As a punishing drought grips parts of the world this summer, bodies of water have been drying up, exposing submerged World War II relics in Europe, several sets of human remains at Lake Mead outside Las Vegas, and even an entire village in Spain.
The latest find as water levels fall: dinosaur tracks in Texas.
Severe drought conditions at Dinosaur Valley State Park, about 60 miles southwest of Fort Worth, exposed dinosaur tracks from around 113 million years ago that were previously hidden underneath the Paluxy River, according to Stephanie Garcia, a spokeswoman for the Texas Parks and Wildlife Department. The tracks belong to Acrocanthosaurus, which are theropods, or bipedal dinosaurs with three toes and claws on each limb.
The dinosaur would have stood 15 feet tall and weighed close to seven tons as an adult. They would have left their tracks in sediment that hardened into what is now limestone, researchers say.
“Due to the excessive drought conditions this past summer, the river dried up completely in most locations, allowing for more tracks to be uncovered here in the park,” Ms. Garcia said in a statement. “Under normal river conditions, these newer tracks are under water and are commonly filled in with sediment, making them buried and not as visible.”
The tracks are likely to be buried again by rain this week. But the finding — even if for a brief moment — excited researchers and the public.
Read More About Extreme Weather
“Tracks being buried under layers of sediment do help protect them from natural weathering and erosion,” Ms. Garcia said.

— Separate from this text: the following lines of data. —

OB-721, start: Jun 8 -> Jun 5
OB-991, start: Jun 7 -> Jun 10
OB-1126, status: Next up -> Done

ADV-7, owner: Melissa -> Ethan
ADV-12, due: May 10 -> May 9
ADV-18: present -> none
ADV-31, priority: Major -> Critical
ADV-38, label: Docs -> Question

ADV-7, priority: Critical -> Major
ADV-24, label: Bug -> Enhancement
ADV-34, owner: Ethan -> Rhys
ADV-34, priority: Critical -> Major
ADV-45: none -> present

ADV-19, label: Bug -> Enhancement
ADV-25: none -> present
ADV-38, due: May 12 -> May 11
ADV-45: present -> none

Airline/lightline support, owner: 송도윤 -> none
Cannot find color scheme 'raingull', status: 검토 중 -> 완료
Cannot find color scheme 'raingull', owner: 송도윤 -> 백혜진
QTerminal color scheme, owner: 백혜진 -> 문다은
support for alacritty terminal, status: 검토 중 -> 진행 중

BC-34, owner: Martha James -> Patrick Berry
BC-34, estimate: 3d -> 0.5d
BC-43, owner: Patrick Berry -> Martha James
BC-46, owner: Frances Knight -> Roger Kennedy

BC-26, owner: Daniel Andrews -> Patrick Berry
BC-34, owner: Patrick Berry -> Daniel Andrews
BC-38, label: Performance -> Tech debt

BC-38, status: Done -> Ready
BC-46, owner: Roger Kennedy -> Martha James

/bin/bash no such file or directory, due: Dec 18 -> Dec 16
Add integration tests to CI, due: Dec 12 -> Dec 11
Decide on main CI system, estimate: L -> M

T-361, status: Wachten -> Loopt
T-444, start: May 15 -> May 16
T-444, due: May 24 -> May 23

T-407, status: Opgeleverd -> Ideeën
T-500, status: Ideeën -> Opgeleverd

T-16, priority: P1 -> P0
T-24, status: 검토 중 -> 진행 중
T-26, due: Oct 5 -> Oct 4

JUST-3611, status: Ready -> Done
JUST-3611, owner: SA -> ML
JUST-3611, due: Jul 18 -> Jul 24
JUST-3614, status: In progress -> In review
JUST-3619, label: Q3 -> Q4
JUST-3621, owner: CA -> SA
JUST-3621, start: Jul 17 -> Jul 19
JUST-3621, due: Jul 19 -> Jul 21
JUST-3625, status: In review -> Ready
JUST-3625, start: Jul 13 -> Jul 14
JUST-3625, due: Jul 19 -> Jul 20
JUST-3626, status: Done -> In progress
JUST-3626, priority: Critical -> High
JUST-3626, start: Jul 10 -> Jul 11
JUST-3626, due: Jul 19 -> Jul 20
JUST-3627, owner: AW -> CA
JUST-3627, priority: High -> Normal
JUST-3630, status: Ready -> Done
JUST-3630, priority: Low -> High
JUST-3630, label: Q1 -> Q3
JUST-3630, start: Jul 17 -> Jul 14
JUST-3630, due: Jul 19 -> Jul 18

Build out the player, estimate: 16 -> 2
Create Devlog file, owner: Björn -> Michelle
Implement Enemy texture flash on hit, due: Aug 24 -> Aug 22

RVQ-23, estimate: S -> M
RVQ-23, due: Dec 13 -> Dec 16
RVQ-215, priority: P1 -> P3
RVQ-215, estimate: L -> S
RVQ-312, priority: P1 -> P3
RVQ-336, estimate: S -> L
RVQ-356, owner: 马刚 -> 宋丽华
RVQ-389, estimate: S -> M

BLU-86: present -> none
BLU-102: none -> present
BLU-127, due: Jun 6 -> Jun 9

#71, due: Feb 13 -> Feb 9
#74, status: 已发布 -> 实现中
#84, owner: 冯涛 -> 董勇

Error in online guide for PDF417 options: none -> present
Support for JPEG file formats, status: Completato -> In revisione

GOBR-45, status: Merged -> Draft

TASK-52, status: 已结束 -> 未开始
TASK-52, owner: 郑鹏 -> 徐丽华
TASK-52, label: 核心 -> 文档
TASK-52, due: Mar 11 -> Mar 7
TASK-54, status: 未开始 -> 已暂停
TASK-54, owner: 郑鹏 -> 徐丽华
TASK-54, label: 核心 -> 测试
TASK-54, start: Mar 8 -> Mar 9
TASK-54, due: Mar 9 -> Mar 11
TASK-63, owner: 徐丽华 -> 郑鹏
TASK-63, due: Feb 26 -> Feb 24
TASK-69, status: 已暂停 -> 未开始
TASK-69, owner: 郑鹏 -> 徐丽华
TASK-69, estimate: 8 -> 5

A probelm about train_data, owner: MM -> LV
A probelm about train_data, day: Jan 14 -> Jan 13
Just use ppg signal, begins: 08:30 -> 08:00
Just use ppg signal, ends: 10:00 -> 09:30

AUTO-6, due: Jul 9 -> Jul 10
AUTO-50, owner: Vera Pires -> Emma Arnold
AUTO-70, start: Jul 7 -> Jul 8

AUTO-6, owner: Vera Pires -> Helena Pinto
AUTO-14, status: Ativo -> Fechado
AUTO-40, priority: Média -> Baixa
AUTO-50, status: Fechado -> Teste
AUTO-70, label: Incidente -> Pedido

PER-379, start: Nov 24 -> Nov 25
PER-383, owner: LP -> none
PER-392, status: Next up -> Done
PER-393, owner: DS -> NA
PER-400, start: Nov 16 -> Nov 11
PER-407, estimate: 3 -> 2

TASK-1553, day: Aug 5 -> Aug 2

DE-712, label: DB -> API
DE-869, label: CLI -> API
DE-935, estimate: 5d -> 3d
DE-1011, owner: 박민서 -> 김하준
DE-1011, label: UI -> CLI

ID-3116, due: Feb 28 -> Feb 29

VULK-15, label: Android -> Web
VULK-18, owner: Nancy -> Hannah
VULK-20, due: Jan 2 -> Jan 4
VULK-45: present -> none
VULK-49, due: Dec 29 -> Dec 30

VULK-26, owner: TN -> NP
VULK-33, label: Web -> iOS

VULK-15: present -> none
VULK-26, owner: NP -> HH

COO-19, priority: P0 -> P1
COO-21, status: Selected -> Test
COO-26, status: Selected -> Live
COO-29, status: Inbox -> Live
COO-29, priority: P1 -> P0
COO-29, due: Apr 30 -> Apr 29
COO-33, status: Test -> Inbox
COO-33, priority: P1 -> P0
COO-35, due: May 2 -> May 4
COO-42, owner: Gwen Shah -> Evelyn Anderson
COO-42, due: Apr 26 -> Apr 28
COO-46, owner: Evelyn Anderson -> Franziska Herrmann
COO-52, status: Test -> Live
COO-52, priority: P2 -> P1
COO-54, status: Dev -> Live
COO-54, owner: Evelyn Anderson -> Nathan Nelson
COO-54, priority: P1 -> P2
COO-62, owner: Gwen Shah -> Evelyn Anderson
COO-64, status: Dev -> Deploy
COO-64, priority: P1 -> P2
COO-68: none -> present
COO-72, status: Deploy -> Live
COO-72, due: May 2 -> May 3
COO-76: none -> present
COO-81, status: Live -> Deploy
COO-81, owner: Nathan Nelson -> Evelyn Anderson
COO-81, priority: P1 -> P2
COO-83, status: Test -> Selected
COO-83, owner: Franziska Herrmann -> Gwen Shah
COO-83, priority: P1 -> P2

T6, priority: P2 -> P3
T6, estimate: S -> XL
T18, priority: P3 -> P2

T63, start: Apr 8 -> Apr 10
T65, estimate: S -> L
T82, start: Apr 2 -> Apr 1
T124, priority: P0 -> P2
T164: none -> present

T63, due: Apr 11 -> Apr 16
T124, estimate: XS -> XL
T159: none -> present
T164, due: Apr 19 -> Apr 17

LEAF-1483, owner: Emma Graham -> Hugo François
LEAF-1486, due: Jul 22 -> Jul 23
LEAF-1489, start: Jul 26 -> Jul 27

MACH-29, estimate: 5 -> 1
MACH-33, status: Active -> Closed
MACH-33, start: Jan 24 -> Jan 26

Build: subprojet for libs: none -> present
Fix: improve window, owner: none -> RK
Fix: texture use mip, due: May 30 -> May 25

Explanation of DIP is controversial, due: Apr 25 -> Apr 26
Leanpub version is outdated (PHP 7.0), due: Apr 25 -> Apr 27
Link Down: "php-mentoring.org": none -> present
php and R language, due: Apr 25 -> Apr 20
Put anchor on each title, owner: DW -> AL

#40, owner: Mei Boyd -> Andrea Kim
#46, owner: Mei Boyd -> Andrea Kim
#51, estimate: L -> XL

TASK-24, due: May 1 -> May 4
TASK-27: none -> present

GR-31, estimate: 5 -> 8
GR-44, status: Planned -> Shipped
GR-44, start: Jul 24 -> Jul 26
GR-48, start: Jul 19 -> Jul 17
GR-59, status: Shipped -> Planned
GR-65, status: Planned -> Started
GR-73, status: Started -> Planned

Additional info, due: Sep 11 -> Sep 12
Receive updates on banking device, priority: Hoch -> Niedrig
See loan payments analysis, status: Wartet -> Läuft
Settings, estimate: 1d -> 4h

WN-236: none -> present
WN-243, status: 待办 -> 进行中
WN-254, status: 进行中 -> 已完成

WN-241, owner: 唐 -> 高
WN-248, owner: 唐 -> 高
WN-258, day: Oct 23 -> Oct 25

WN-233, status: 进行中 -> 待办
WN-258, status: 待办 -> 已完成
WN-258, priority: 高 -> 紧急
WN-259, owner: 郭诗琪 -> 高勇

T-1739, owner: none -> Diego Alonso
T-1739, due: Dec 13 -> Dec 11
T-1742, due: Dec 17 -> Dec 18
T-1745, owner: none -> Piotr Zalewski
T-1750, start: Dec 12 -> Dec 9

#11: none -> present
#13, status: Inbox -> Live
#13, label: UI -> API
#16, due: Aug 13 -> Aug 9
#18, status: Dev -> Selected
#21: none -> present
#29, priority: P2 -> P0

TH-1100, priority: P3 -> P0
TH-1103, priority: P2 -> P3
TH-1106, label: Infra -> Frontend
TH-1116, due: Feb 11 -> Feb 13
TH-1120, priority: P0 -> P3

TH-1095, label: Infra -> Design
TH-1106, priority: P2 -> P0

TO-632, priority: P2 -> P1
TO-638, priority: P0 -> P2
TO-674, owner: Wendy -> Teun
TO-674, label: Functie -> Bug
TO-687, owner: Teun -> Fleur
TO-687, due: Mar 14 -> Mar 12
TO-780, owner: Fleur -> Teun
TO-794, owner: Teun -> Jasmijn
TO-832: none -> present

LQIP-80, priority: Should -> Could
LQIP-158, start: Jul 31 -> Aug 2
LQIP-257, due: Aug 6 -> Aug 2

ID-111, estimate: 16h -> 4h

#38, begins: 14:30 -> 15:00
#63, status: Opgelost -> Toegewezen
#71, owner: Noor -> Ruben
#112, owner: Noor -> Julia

Other tracks at Dinosaur Valley State Park belong to a sauropod, or long-necked, small-headed dinosaur, called Sauroposeidon proteles. This species would have stood 60 feet tall and weighed 44 tons as an adult.
Louis Jacobs, a vertebrate paleontologist and an emeritus professor of earth sciences at Southern Methodist University, saw the tracks on Saturday. He said these uncovered tracks joined trackways that were already known, and they now add up to about 150 dinosaur steps.
“Those footprints — they’re spectacular because they’re deep,” he said. “You can see the toenails. There’s more than one kind, and there’s a lot of them.”
Mr. Jacobs said the prints signaled there might be more that remained undiscovered. As the river erodes, it will expose more but also erase some others.
Dinosaur tracks collected from the Paluxy River in 1938 are on display at the American Museum of Natural History in New York City.
Similar tracks have been found in British Columbia and South America, said James Farlow, a vertebrae paleontologist and adjunct biology professor at Purdue University Fort Wayne.
The river and park have been educating researchers on dinosaur behavior for decades, he said. But the discoveries are often at the mercy of weather, including freezing rocks in the winter cracking the tracks.
The footprints occur on a sedimentary rock unit called the Glen Rose Formation, which is mostly limestone, deposited about 105 to 110 million years ago, Mr. Farlow said.
“Texas is blessed with a lot of good fossil occurrences,” Mr. Farlow said, “not only of dinosaur footprints but also of dinosaur skeletons as well.”